[Opening Records to process section]
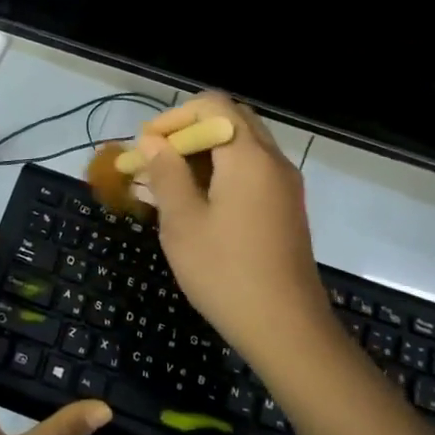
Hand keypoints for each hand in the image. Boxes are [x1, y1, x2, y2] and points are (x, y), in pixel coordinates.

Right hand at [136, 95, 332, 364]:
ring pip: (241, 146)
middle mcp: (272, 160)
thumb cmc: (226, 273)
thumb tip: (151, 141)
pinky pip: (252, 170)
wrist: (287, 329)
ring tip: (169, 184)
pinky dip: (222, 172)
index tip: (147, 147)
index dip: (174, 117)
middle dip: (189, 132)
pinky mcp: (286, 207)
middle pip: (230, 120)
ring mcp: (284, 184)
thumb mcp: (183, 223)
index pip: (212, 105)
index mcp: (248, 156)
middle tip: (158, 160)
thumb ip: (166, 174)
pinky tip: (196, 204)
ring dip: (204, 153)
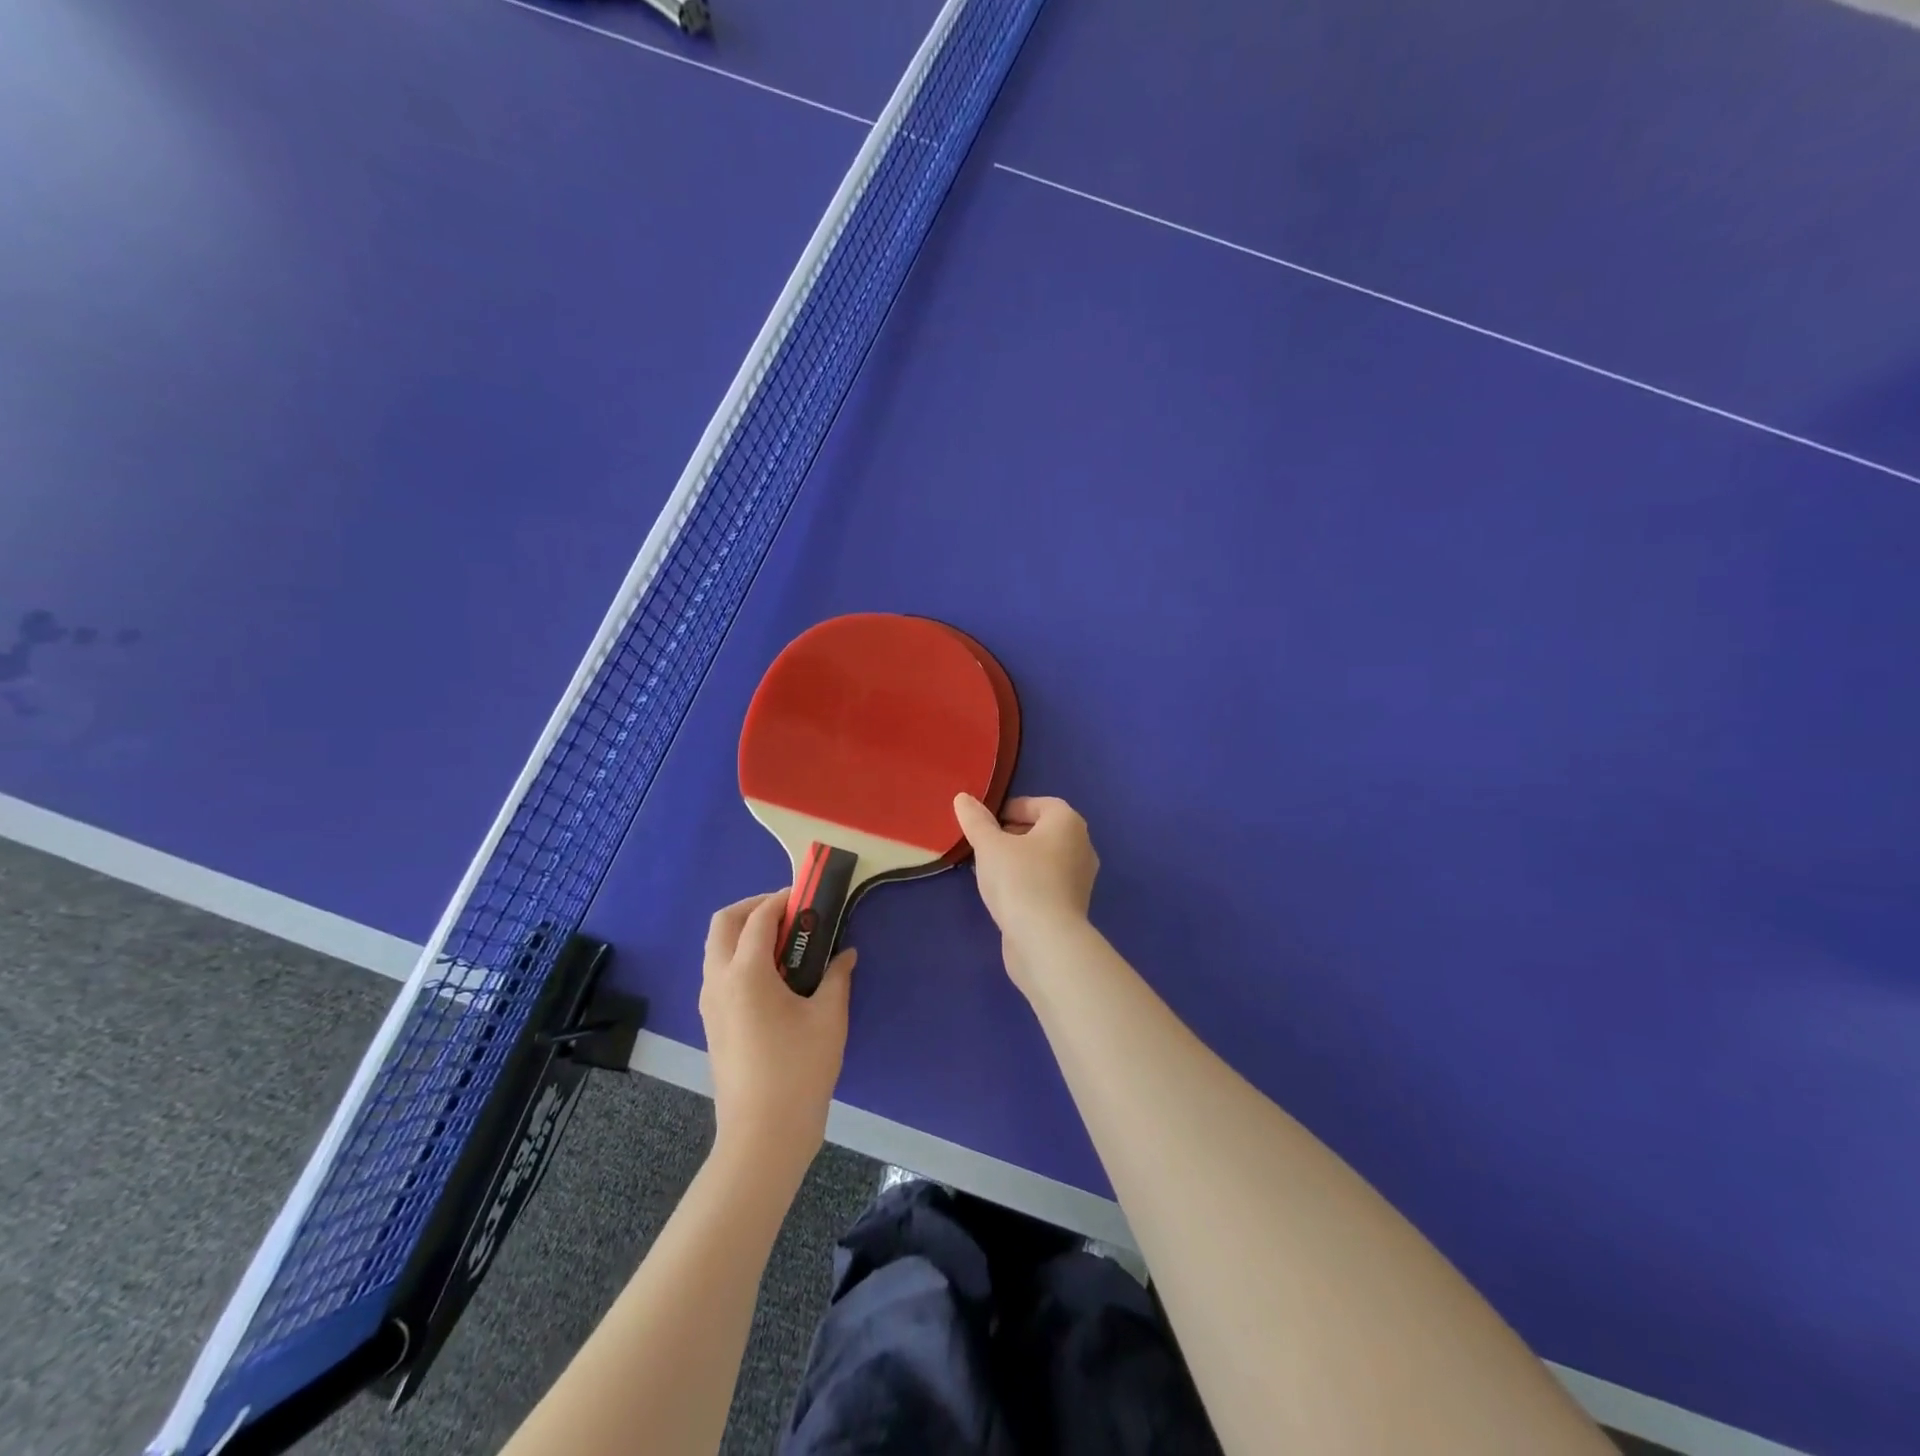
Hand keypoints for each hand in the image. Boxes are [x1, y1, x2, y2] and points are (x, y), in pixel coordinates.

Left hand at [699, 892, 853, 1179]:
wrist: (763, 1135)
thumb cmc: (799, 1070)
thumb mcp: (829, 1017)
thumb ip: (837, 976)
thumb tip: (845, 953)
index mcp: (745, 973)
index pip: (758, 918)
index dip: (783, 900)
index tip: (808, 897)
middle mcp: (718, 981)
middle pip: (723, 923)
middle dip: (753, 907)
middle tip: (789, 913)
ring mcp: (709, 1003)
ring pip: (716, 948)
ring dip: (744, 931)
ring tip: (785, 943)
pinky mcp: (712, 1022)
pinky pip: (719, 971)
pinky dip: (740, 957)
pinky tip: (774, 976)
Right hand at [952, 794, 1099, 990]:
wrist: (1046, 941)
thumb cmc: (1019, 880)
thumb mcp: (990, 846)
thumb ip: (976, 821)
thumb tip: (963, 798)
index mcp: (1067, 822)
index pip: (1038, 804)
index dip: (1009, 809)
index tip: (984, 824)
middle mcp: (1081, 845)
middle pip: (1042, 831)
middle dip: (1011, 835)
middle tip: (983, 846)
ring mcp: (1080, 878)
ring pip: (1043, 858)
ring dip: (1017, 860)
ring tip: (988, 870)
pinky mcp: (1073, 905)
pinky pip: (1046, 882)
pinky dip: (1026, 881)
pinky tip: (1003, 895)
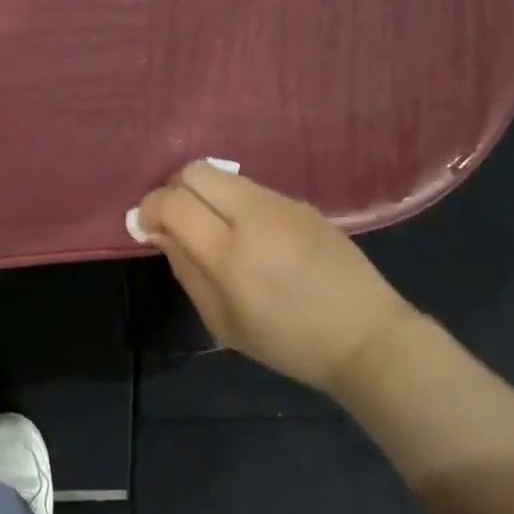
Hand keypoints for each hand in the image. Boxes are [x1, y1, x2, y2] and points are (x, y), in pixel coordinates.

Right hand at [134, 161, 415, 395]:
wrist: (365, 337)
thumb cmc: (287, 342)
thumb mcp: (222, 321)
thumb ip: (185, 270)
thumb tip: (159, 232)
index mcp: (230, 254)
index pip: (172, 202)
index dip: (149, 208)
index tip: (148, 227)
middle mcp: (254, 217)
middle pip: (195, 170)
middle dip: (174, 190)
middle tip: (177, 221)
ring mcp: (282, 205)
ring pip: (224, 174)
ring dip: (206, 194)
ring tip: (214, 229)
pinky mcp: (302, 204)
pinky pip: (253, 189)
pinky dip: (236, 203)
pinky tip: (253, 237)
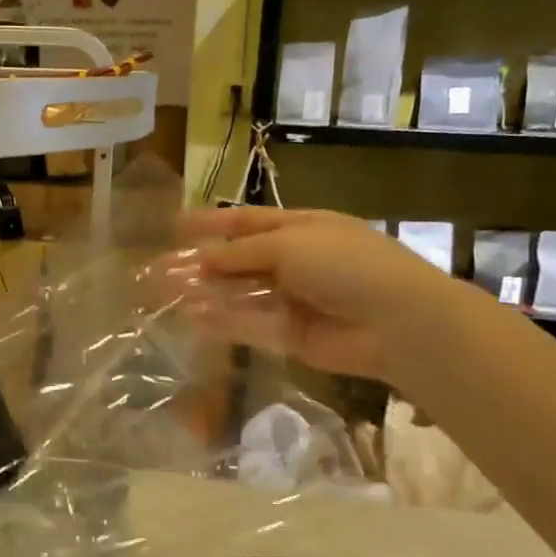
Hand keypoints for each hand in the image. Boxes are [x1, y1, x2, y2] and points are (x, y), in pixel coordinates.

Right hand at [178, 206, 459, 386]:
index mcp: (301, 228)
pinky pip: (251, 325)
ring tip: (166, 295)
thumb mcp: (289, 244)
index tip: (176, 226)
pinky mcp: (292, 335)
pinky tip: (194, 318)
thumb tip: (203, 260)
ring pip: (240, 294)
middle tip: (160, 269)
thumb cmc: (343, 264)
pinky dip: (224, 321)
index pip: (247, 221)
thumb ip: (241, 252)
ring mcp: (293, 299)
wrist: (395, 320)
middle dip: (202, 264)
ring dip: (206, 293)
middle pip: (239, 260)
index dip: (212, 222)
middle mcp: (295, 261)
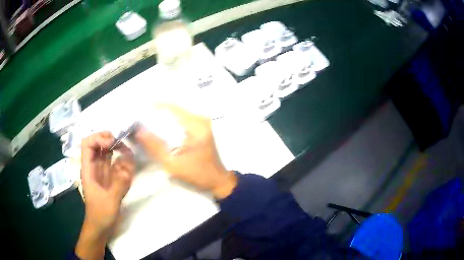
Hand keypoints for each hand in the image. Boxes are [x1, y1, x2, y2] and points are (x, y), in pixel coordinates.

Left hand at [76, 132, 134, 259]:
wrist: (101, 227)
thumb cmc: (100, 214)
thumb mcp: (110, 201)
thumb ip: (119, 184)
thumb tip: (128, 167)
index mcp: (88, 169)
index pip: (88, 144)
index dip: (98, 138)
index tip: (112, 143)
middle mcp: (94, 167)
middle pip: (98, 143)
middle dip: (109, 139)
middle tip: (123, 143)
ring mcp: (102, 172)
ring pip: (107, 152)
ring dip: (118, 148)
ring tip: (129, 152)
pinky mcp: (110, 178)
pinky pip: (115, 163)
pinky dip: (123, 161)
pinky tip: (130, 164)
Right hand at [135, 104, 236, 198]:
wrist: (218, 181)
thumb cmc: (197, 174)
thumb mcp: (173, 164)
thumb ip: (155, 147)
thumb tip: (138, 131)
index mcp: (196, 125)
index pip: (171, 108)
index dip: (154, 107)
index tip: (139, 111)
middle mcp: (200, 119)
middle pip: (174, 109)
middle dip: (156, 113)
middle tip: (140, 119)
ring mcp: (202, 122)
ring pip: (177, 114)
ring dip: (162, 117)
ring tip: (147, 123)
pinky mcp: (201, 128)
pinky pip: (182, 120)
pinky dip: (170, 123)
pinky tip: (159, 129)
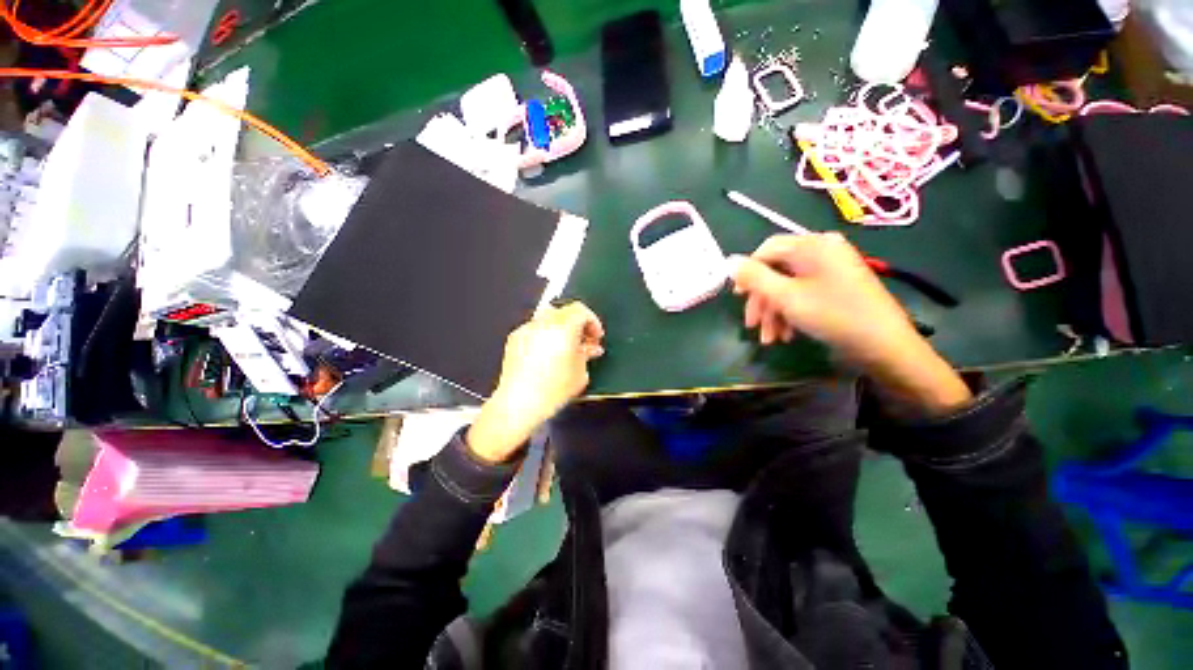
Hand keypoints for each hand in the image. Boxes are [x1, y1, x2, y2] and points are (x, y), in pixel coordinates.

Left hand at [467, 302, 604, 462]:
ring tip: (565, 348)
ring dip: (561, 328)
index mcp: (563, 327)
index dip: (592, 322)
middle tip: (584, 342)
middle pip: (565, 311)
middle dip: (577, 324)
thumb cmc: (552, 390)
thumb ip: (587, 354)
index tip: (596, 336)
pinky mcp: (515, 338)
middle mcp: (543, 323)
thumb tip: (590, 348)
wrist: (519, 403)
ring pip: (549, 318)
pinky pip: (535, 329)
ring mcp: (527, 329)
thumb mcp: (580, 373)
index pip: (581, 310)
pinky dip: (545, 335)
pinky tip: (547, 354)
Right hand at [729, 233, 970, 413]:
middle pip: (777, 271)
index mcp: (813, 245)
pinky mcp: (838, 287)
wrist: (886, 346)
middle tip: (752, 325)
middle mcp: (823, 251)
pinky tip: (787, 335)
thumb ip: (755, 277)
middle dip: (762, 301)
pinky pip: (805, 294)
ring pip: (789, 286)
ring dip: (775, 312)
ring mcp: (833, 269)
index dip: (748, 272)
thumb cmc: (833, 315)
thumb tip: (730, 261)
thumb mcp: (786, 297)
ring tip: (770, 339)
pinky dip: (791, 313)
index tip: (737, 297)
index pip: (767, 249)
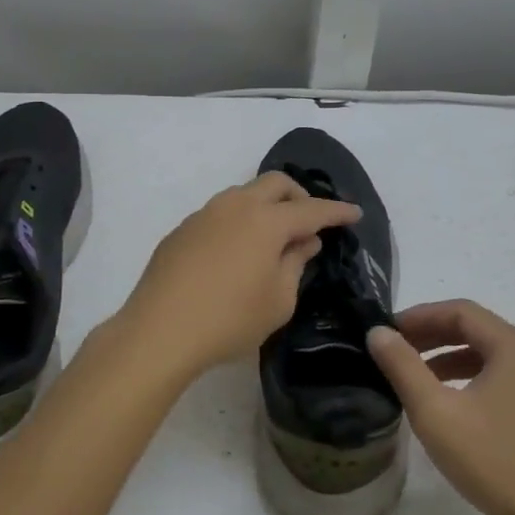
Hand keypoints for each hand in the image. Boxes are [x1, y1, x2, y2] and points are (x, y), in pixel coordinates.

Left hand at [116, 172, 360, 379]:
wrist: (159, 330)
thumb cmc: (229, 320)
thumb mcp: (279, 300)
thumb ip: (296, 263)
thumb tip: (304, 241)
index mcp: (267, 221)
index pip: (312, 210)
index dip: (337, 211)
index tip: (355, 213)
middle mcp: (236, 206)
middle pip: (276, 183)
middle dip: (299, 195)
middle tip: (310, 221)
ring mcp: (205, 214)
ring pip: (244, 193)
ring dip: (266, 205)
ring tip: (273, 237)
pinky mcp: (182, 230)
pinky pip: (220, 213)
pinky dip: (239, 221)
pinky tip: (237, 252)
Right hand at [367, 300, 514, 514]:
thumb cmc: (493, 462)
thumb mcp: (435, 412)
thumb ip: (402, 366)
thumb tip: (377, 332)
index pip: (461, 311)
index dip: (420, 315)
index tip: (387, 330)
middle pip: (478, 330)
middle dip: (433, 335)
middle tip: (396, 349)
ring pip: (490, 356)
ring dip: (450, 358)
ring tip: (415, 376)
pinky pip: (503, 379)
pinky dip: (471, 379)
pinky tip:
[Closing Records to process section]
Both ends included, copy word for word the lines from the top of the entries above through the line with "ring tip: (169, 184)". No pictures.

Hand keypoints for each hand in the image. Boxes are [x1, y1, x2, y2] and points are (x, y), in pixel coordinates.

Right hand at [136, 95, 332, 364]:
ring pip: (241, 146)
middle mcp: (272, 160)
thumb cmc: (226, 273)
thumb tip: (151, 141)
pinky pip: (252, 170)
wrist: (287, 329)
ring tip: (169, 184)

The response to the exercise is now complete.